12 October 2006

Heraldic contrast

Traditional European heraldry (coats of arms) has a lot of rules regarding how designs can be constructed. One of the fundamental rules is this: no metal on metal or color on color. There are two metals: gold (represented as yellow) and silver (represented as white). All the other hues that can be used are "colors." The rule is that colors can't be placed next to other colors, only metals. Metals can't be placed next to other metals, only colors.

This may seem like an antiquated piece of trivia, useful only to those who are desperate to be the fifth cousin twice removed of the Duke of Cornwall or somesuch, until you look at street signs. In the U.S. (and those parts of Europe and Canada I've visited) almost all street signs follow the heraldic metal on color and color on metal rule. A U.S. stop sign is a metal (white/argent) on a color (red/gules). Highway direction signs also (white/argent on green/vert). Speed limit signs? Black/sable on white/argent. Those few signs that don't follow the heraldic convention, such as construction signs with black text on an orange field, are much less noticeable than the vast majority that do.

What's going on here? Heraldry was originally designed so that painted shields and banners would be clearly visible at a great distance on the battlefield. For that to happen, you need to have a lot of contrast. As it turns out, with the pigments they had available, white and yellow had the best contrast against the other pigments. Thus the avoidance of color contrasted against color or metal contrasted against metal. Even with modern pigments and special reflective surface treatments, the rule pretty much holds up, so sign designers follow it even if they don't know where it came from. Next time you're on the road, try to find signs that break this rule. If you do find one, note that the contrast is poor compared to signs that follow the rule. Same with signs on buildings.

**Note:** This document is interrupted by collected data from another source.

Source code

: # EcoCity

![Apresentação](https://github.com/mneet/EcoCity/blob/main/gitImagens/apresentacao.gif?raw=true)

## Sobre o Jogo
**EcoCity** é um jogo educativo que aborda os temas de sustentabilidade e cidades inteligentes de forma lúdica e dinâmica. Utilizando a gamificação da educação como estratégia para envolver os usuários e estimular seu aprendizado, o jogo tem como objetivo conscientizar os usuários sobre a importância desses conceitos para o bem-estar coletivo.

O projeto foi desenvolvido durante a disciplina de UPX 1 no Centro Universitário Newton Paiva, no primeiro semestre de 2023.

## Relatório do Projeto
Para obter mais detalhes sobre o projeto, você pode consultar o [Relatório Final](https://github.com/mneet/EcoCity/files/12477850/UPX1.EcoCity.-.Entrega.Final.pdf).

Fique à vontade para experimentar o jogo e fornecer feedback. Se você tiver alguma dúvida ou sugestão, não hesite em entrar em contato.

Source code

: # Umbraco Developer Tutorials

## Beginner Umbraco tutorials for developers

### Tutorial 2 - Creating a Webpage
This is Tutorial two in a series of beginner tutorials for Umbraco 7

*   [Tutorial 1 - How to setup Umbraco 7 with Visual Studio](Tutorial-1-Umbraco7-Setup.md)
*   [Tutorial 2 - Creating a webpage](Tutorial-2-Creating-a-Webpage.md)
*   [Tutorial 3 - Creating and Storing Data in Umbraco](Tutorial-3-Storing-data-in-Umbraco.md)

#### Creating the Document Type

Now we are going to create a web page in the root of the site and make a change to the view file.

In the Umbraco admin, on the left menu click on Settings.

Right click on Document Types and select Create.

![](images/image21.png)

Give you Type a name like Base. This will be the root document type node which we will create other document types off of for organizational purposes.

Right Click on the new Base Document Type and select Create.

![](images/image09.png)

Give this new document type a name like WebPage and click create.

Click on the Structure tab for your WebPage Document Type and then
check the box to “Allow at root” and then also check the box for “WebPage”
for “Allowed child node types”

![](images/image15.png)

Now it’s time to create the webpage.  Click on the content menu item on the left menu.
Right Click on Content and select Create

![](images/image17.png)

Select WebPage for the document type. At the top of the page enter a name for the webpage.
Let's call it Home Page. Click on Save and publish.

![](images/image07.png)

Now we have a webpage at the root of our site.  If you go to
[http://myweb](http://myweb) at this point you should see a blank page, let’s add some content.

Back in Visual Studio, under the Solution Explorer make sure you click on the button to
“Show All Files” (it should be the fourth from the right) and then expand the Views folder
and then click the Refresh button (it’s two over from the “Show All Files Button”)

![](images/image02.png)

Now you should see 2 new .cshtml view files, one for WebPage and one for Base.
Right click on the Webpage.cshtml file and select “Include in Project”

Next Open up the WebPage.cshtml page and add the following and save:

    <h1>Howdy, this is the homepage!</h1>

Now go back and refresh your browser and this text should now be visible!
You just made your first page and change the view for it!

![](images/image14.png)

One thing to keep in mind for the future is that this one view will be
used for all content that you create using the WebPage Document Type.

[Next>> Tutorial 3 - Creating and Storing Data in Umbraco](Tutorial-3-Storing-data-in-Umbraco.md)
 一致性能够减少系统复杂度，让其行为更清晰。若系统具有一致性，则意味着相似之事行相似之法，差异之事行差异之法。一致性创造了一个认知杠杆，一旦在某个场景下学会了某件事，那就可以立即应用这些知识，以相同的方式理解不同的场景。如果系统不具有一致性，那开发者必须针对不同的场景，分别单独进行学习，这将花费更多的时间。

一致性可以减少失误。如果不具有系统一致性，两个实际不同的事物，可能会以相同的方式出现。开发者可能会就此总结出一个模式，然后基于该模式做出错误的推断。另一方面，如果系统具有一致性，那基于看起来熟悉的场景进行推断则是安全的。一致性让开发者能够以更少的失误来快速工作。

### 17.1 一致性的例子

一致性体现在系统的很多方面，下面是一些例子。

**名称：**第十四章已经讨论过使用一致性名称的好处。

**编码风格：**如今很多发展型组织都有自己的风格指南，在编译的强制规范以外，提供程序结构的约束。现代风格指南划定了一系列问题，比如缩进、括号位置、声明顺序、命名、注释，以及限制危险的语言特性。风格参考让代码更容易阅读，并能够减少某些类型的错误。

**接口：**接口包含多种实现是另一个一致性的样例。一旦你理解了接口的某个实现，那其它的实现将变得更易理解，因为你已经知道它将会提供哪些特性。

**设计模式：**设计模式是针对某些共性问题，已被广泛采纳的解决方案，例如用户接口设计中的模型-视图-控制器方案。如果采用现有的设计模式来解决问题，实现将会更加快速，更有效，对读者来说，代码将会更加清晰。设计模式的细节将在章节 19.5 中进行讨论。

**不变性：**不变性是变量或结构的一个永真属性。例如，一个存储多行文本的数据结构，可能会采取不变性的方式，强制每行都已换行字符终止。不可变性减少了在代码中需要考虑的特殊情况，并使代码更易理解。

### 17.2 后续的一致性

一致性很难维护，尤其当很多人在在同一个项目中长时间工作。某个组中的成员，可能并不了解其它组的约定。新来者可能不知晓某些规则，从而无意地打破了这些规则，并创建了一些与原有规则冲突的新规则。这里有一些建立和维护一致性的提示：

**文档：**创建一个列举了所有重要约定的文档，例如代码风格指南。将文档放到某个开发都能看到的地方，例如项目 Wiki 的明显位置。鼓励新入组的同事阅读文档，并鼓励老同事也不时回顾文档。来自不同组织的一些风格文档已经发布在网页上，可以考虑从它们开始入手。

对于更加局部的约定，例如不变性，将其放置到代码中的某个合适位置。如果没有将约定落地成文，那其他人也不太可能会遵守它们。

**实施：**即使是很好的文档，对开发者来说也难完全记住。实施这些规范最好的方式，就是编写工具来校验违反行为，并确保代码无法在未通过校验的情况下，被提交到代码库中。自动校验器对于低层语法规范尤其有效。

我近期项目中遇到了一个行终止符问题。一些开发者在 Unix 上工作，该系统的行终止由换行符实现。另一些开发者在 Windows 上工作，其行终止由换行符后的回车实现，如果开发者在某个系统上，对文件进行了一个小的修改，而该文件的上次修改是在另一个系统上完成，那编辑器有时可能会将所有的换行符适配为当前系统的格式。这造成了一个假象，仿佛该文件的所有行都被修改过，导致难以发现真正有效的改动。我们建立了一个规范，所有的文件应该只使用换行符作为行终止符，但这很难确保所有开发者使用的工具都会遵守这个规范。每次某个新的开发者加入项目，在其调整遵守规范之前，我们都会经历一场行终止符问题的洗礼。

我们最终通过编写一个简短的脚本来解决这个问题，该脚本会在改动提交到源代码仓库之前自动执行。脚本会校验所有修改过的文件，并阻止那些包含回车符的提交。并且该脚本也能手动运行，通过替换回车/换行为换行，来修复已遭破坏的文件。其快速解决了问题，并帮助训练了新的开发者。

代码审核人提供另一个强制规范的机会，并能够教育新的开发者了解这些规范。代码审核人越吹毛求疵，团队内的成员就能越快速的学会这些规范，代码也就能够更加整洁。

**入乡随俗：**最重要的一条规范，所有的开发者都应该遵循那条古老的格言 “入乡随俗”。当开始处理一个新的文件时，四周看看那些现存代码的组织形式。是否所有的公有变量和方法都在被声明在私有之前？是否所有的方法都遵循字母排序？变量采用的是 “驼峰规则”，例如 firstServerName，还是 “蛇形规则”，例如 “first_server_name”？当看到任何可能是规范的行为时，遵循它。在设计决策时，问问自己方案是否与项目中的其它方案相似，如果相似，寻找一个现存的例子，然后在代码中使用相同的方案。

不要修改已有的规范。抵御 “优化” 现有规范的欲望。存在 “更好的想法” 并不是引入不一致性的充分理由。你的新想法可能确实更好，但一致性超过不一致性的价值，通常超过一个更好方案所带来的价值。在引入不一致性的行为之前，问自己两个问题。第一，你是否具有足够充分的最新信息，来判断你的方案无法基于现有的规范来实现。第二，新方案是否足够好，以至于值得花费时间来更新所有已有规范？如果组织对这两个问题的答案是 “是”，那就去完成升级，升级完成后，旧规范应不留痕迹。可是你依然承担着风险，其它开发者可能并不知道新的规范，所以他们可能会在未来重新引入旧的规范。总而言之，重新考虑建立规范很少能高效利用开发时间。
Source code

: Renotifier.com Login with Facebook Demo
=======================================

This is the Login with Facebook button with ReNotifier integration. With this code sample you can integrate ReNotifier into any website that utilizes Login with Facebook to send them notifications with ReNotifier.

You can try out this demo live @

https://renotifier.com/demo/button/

This rule can be useful when you are designing a color scheme and want to highlight a focal area of a painting. If you follow this old heraldic rule, you will have all the contrast you could need.

3 comments:

Jeffrey Hayes said...

What a cool bit of Arcana! :)

Anonymous said...

Great advice, Its not something I really noticed before. All of those signs just "kind of work", now I know why.

Jeane said...

Wow, that was fascinating information. Thanks for sharing it. I feel enlightened today!